In recent years, major hacking events from the heartbleed vulnerability in 2014, to the WannaCry ransomware attack earlier this year have highlighted the need for better cybersecurity. More than previous events, however, the recent Equifax data breach illustrates the extent of this problem, and the threat it represents to businesses all over the world.
Equifax has stressed that its business clients weren’t directly affected in this hack, but that’s completely irrelevant in terms of how vulnerable that business data is to future attacks. The next such attack could just as easily exclusively target businesses. To protect themselves, business owners need to learn the lessons offered by this incident, and how they can apply them for their benefit.
1. Globalism comes with data security risks
Though the breach was fundamentally an American issue, it also compromised the data of people all over the world. Anyone who had business dealings in the US was at risk, and the private information of over 400,000 UK citizens was, in fact, compromised. That’s not comparable to a scenario where Equifax’s UK databases are breached, which would make up to 44 million people vulnerable, but it illustrates a different and serious problem.
Because of how economically interconnected we are today, anyone can do business internationally, which means interacting with foreign institutions and sharing sensitive information with financial institutions, government representatives, and other businesses. As this connectedness continues to grow, sensitive data will be captured and stored in more and more places, increasing the risk that it’ll be stolen.
2. Hackers know right where to look for your data
A seemingly obvious solution might be to simply avoid sharing sensitive information as much as possible to limit the number of institutions that have it. Unfortunately this doesn’t work. The Equifax leak exposed 143 million Americans, or nearly half the total population of the country. Obviously, Equifax does not have 143 million customers in the US. They had data on this many individuals because they and other credit bureaus collect information on everyone that they can, not just their customers. After all, they need to be able to respond to credit checks that target non-customers.
Because of the nature of credit bureaus, they need to collect a lot of sensitive data. They receive bank records, and glean additional information from other public records, such as court documents, that they can access to build a clear picture of a person’s financial history. This is unavoidable, and makes credit bureaus an ideal hacking target.
3. Businesses have to accept security risks
History has shown, up to this point, that credit bureaus cannot fully secure their databases against hackers. Further, keeping sensitive information out of those databases isn’t a serious option for businesses. That means that business owners need to accept and work to manage the associated security risks, rather than simply trying to avoid them. That means taking steps to detect identity theft, and setting up contingencies to protect your business’ interests if you become a victim.
4. Businesses need financial backup plans
Identity thieves can use your information to open lines of credit and take out loans in your business’ name. Unfortunately, the first line of defense that you’ll typically rely on is a credit monitoring service, which means you likely won’t know that you’re a victim until after you see an unexpected blow to your credit rating.
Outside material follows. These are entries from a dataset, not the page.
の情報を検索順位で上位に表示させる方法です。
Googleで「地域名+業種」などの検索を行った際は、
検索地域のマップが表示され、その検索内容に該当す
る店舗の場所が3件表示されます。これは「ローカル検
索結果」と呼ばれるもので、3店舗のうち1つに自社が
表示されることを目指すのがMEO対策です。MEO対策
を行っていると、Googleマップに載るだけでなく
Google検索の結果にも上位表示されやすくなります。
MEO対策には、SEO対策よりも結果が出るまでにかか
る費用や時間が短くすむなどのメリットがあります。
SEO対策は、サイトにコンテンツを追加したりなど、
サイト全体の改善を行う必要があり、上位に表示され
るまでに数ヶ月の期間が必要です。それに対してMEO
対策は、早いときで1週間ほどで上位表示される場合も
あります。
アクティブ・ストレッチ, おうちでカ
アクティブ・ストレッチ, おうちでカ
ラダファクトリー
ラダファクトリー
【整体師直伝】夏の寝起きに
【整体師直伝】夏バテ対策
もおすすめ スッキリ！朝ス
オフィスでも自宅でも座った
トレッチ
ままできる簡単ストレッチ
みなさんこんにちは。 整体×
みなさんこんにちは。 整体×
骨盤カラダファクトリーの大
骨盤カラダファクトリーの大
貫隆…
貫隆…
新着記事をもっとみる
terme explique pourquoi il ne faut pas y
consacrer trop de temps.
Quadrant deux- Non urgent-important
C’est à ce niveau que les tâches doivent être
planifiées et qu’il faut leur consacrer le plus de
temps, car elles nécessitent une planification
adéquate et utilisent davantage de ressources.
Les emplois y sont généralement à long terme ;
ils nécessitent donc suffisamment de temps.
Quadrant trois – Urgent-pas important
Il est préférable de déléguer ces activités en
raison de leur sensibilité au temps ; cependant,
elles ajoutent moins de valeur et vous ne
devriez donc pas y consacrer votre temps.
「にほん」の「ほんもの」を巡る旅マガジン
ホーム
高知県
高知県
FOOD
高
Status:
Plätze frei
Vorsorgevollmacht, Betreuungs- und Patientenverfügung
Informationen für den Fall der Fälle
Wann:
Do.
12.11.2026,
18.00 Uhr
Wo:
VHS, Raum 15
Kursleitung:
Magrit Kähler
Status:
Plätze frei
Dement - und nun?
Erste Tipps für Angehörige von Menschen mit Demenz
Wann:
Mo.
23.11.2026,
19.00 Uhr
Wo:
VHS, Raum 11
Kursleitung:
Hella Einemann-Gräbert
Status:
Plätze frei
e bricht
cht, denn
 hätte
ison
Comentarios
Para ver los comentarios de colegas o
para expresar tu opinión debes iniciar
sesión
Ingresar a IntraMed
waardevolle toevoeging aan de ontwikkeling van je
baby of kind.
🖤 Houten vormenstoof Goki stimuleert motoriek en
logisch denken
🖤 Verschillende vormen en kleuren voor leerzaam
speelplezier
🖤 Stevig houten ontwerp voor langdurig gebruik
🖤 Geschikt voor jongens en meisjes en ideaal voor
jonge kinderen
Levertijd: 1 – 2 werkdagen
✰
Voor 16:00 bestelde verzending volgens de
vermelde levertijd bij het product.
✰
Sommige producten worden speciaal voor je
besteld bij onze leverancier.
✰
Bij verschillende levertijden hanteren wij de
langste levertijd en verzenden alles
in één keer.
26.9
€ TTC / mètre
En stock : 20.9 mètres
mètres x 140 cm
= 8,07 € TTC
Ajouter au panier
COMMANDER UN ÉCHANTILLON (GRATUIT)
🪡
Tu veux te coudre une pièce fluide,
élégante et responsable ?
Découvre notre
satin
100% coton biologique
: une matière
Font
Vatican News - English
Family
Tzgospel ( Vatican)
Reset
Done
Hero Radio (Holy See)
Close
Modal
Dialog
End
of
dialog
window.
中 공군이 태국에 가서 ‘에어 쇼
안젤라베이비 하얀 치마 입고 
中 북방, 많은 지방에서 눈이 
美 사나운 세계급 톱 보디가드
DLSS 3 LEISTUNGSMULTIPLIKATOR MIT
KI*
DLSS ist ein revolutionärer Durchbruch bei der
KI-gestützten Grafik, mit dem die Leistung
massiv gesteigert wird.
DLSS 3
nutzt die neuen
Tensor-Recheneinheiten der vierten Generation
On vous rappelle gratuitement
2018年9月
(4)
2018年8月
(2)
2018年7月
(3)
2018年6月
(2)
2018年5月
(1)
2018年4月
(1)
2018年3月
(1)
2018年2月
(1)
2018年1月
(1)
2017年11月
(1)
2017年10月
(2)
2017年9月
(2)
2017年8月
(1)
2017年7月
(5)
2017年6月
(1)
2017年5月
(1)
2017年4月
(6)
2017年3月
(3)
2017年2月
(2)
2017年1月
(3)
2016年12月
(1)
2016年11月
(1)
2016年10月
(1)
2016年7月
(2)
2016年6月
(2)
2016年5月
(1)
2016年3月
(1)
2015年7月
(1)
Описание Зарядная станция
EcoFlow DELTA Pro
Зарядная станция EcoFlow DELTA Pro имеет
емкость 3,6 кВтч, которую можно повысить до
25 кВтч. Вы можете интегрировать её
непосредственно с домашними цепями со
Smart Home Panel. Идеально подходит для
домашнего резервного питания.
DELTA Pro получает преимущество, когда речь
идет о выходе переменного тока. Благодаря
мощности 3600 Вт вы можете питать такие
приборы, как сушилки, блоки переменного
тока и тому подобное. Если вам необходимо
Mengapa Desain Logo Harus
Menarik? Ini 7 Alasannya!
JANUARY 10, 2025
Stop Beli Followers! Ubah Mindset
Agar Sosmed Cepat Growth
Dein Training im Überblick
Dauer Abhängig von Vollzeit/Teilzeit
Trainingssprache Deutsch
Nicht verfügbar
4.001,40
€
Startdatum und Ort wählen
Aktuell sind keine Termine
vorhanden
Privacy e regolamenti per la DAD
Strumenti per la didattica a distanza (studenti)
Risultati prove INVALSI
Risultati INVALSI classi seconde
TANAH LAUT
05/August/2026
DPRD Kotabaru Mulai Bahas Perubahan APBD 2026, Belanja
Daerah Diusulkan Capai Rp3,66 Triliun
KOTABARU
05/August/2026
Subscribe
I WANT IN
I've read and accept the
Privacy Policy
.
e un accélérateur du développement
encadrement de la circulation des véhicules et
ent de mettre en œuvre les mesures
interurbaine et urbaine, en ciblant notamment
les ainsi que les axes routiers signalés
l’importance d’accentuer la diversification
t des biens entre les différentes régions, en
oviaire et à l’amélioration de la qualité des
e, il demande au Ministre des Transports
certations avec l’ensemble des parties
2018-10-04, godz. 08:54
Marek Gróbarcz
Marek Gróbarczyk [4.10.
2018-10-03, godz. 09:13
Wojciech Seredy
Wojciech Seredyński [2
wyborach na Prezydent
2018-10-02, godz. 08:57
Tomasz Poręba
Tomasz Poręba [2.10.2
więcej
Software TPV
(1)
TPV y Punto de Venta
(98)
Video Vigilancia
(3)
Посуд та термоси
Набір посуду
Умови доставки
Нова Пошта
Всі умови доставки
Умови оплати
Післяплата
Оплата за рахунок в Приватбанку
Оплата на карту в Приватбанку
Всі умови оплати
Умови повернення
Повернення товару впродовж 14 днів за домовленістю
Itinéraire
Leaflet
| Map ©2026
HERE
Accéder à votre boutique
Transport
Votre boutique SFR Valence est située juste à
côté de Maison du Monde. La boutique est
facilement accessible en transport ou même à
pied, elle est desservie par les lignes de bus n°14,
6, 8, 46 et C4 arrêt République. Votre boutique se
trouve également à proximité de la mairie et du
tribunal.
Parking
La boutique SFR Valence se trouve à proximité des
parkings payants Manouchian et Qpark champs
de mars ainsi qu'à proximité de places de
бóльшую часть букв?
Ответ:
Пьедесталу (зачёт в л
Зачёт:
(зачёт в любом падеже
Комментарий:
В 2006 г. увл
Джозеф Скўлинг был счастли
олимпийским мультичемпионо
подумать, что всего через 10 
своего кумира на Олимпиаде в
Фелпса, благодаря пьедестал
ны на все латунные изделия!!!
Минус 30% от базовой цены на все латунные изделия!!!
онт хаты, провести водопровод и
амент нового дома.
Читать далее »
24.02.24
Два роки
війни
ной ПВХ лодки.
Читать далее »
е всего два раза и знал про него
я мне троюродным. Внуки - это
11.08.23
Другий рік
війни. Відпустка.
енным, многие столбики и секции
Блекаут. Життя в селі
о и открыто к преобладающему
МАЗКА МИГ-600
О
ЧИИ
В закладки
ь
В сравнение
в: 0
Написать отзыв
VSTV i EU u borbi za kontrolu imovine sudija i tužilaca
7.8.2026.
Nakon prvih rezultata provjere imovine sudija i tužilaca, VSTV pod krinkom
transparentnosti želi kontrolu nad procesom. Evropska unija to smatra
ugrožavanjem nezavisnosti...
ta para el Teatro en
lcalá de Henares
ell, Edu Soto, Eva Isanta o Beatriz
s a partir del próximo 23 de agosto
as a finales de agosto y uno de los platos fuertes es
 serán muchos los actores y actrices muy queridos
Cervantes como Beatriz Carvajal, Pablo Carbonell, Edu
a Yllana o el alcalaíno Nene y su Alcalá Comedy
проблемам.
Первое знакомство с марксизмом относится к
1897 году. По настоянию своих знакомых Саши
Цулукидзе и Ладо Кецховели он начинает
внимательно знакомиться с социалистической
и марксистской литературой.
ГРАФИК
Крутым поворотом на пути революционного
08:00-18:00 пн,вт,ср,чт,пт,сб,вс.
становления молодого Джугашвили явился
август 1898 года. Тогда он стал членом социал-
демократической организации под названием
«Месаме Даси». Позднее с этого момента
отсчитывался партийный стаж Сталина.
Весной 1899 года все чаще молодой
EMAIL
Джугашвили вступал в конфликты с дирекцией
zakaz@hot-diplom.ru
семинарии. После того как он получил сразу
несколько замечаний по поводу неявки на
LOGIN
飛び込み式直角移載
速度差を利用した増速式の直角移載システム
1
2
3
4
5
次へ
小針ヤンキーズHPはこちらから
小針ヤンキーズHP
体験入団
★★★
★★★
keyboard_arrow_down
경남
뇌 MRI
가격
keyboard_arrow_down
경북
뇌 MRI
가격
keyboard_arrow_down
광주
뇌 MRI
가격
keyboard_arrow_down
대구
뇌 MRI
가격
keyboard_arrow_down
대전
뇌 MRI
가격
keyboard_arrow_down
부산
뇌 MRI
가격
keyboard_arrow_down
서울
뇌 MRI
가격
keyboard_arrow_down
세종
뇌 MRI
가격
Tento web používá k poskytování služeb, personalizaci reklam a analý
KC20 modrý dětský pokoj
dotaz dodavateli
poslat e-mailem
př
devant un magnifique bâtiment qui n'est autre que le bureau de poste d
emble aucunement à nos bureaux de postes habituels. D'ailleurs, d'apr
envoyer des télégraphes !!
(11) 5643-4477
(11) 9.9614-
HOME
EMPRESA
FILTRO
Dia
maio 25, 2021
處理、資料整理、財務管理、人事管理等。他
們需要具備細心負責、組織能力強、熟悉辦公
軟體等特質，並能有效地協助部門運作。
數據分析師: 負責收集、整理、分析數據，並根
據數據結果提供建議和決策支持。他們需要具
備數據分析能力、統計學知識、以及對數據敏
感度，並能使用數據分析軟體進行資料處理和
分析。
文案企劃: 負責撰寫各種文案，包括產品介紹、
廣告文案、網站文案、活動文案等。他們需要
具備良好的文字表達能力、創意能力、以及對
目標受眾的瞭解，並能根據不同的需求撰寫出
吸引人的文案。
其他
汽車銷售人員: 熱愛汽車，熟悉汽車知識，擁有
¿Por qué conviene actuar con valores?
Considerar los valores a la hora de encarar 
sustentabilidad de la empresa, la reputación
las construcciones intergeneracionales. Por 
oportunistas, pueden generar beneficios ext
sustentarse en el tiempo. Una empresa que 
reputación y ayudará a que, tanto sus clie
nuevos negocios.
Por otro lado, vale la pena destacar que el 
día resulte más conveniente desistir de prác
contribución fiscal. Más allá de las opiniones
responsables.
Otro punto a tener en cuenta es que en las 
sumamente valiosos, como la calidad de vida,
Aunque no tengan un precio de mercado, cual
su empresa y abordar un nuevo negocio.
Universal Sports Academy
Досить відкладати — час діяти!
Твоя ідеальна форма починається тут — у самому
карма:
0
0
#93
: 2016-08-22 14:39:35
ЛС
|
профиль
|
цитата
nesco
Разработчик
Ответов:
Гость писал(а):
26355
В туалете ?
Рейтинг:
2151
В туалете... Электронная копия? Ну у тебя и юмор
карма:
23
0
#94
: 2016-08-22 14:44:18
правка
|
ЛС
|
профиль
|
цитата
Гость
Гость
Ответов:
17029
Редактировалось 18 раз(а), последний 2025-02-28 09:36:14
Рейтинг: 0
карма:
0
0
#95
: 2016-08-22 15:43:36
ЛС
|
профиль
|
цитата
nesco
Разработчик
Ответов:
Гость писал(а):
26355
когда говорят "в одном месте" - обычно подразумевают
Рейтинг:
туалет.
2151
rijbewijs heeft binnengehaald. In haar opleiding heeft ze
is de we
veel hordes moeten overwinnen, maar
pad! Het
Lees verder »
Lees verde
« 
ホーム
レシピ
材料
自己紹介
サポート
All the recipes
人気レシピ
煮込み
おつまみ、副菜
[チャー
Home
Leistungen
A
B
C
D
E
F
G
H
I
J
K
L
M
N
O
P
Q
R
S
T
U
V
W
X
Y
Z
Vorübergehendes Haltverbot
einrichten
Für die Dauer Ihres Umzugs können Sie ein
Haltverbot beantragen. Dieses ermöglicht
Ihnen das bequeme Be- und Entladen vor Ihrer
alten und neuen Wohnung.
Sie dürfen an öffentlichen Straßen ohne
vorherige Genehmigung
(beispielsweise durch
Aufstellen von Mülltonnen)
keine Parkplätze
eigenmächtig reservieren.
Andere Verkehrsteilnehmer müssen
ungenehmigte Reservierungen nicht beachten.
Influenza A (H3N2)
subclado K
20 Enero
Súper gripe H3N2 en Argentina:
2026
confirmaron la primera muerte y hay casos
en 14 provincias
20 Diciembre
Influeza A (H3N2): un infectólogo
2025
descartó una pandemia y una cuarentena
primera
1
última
It takes time to identify fraud cases and repair the damage to your credit, so you’ll be forced to spend some time operating your business with a damaged credit score. Getting the financing you need to run your business during that time can be a serious problem. Fortunately, there are a few things you can do to make this easier.
Develop a healthy relationship with your financial institution
Work with a financial institution that prides itself on high-touch relationships. Fifo Capital and similar institutions work very closely with clients and become very familiar with their clients’ operations and their real financial viability. That insider knowledge allows them to make judgment calls like ignoring a credit score issue on applications that your primary banking institution might flatly reject as a matter of policy.
Set up a standby finance facility
One ideal tool for managing unexpected credit problems is a standby finance facility. This kind of financing is negotiated ahead of time, and can be drawn on at a later time if the need arises. If you discover that you’re a victim, this gives you something to fall back on while you repair the damage or work out other options.
As things stand today in terms of financial technologies, data security, and the increasingly interconnected global economy, business owners can’t operate on the assumption that their sensitive financial information is secure. By keeping your eyes open and taking mitigatory preemptive steps, you can give your business the flexibility it needs to detect, manage, and survive a data breach both today and in the future.